──────── QUOTED TEXT

Thursday, August 31, 2006

Bye Bye Standardized Tests?

It's a good day for tried-and-true test-taking failures like yours truly.

According to the New York Times, reputable small colleges have caught on to what I've been saying for years: standardized tests are a total sham. Okay, well, they're not saying they're a "sham," exactly, but admissions officers *are* coming to their senses about the fact that the testing ground is uneven, and that the SAT is a poor indicator of actual intellectual potential, achievement and curiosity. Many of these colleges are now making college applications test-optional:

“'We felt the system had gotten out of whack,' said Steve Syverson, dean of admissions at Lawrence University, which admitted its first test-optional freshmen this year. 'Back when kids just got a good night’s sleep and took the SAT, it was a leveler that helped you find the diamond in the rough. Now that most of the great scores are affluent kids with lots of preparation, it just increases the gap between the haves and the have-nots.'"

He's got a point, you know. And I love that he uses "whack" to dismiss the SATs. What would the college board say about that?

Full disclosure: I really hate standardized tests because I don't perform well on them. Never have. Don't know why. Just can't seem to fill in the right bubbles (although I hear they've put everything on computers now), and I don't care about circumferences and radii. And the thing is, I constantly have to remind myself that how I perform on a test is not a measurement of my self-worth, but sometimes it's impossible when I'm surrounded by Super Test Whizzes (i.e. practically all of my friends). I went to Brearley. I went to Williams. I have a job where people believe me to be literate and competent. I'm like the little number two pencil that could.

────────────────

WHAT YOU HAVE TO DO
Write out the passage of the standardized-tests post running from "Full disclosure: I" through "pencil that could.", word for word. The data that comes next plays no part in this work.

──────── DATA BLOCK

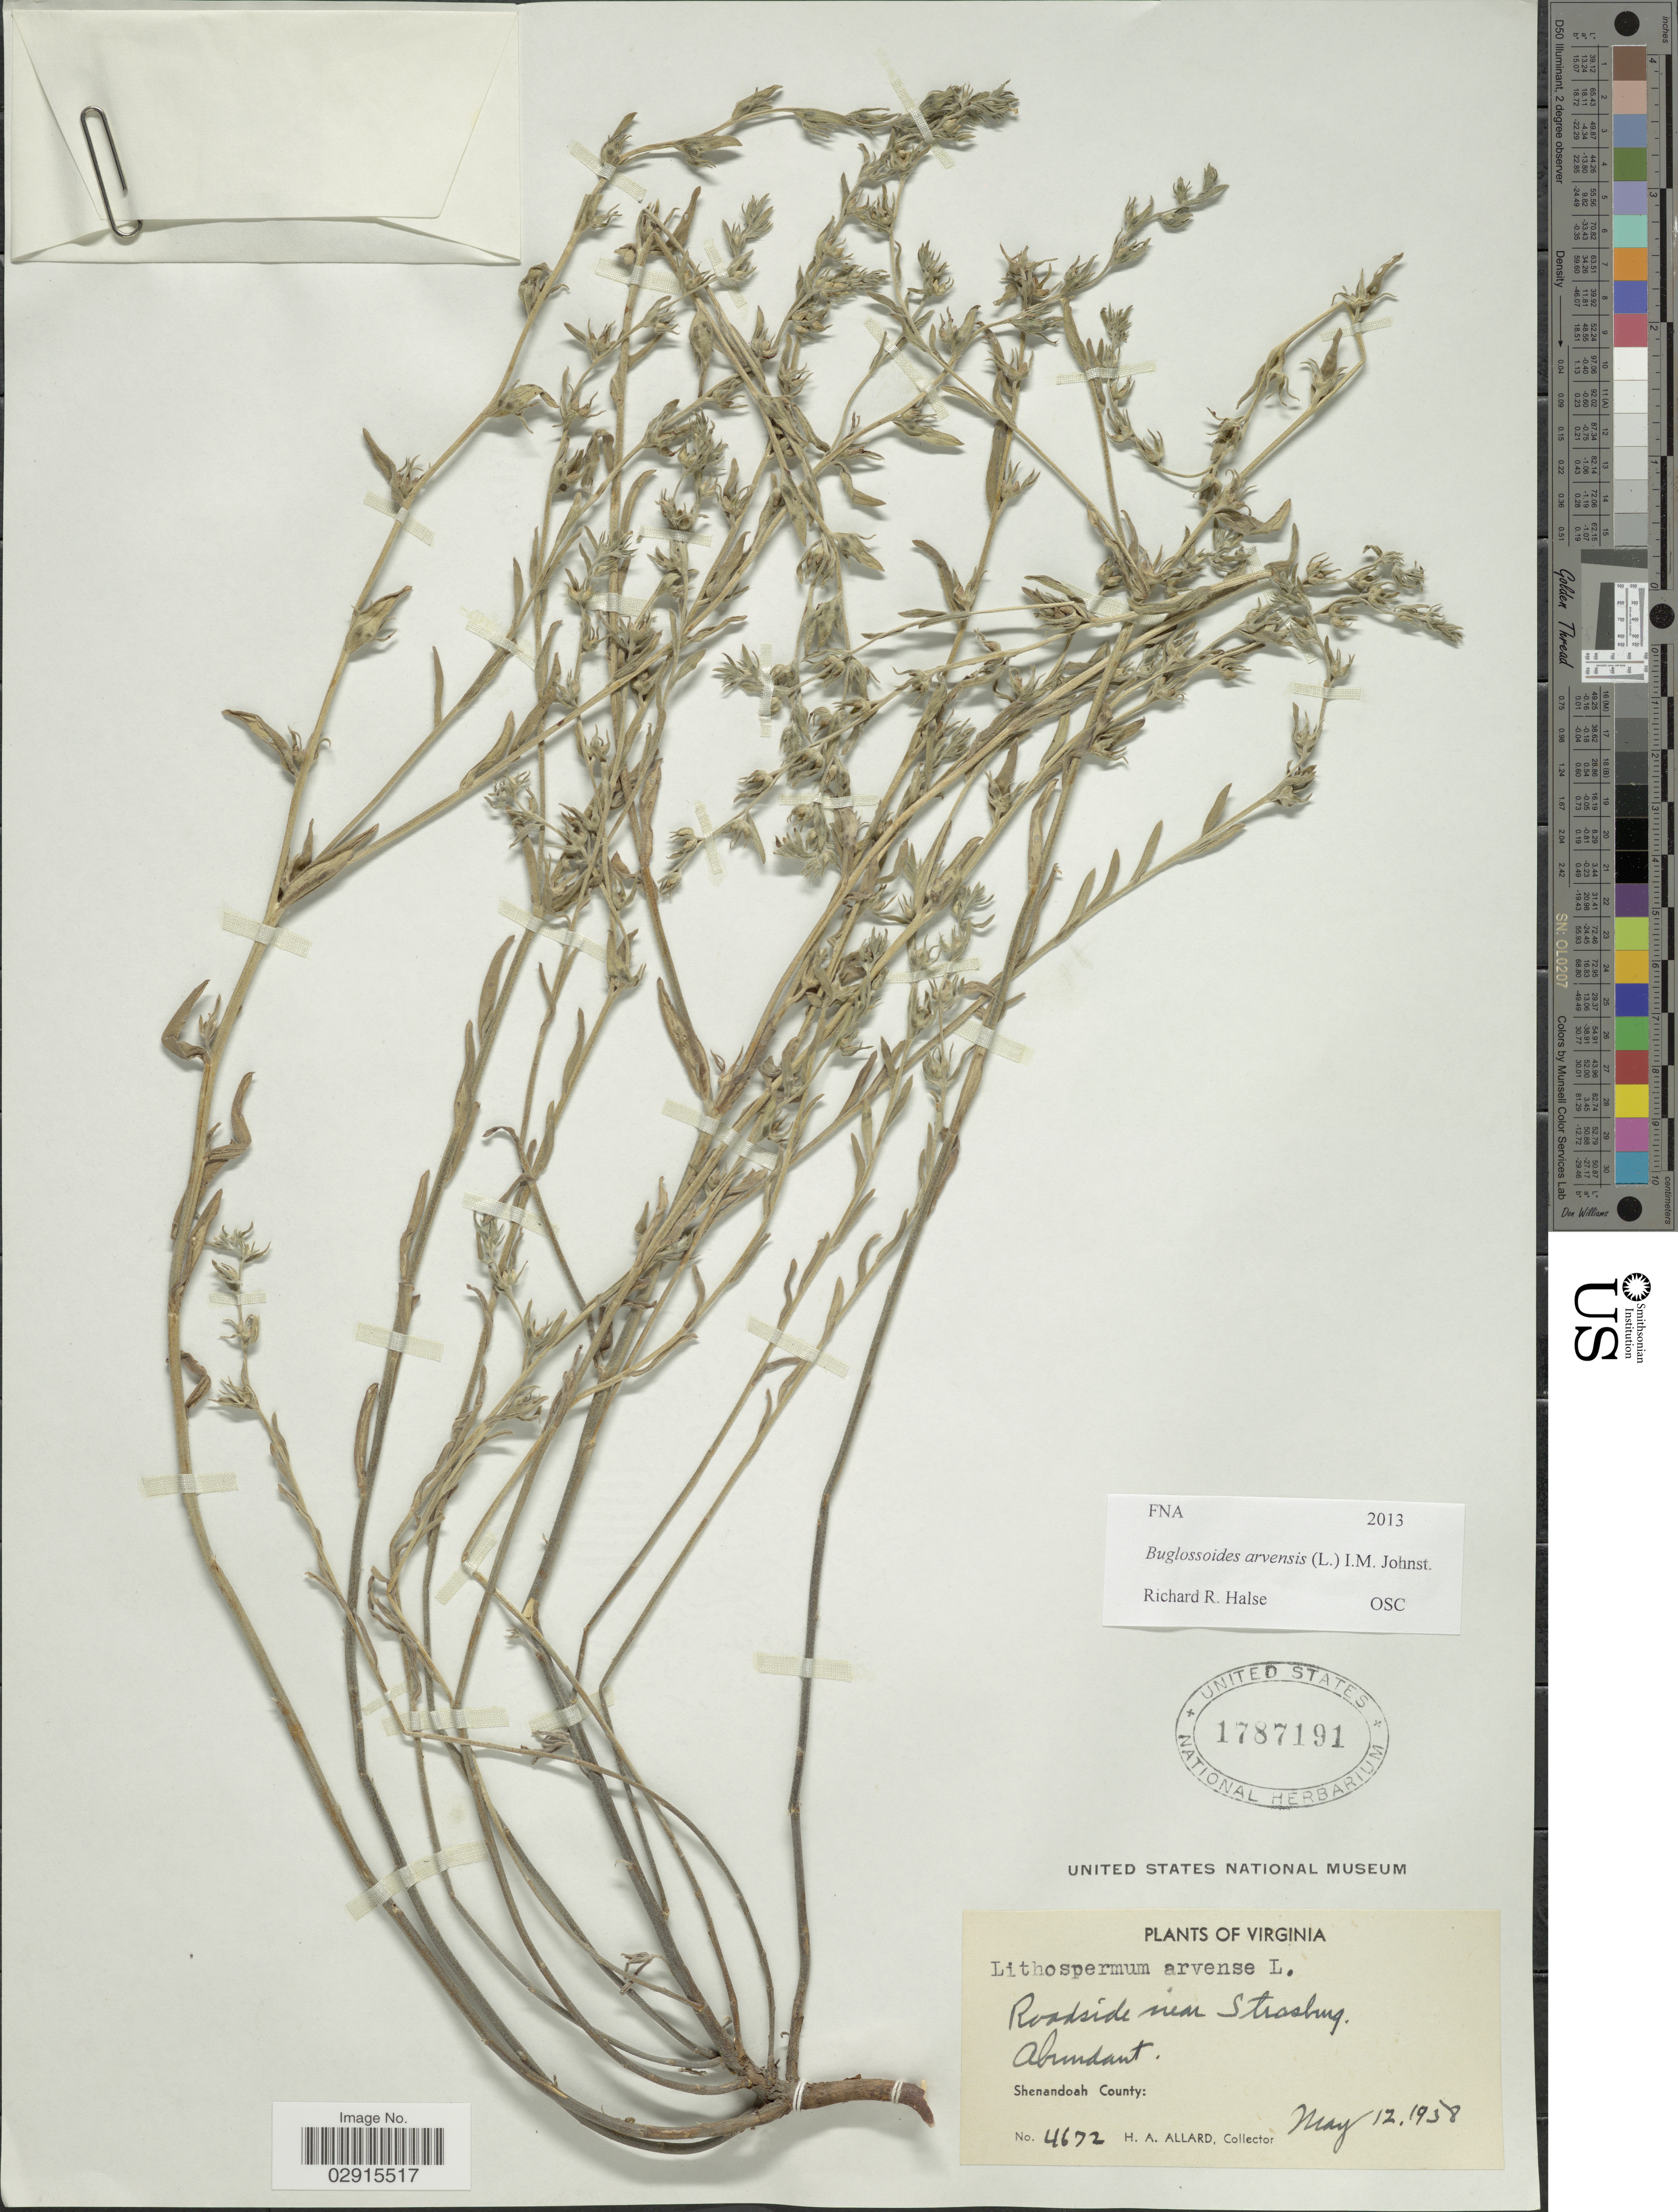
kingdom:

────────────────

RESPONSE TO THE EXERCISE
Full disclosure: I really hate standardized tests because I don't perform well on them. Never have. Don't know why. Just can't seem to fill in the right bubbles (although I hear they've put everything on computers now), and I don't care about circumferences and radii. And the thing is, I constantly have to remind myself that how I perform on a test is not a measurement of my self-worth, but sometimes it's impossible when I'm surrounded by Super Test Whizzes (i.e. practically all of my friends). I went to Brearley. I went to Williams. I have a job where people believe me to be literate and competent. I'm like the little number two pencil that could.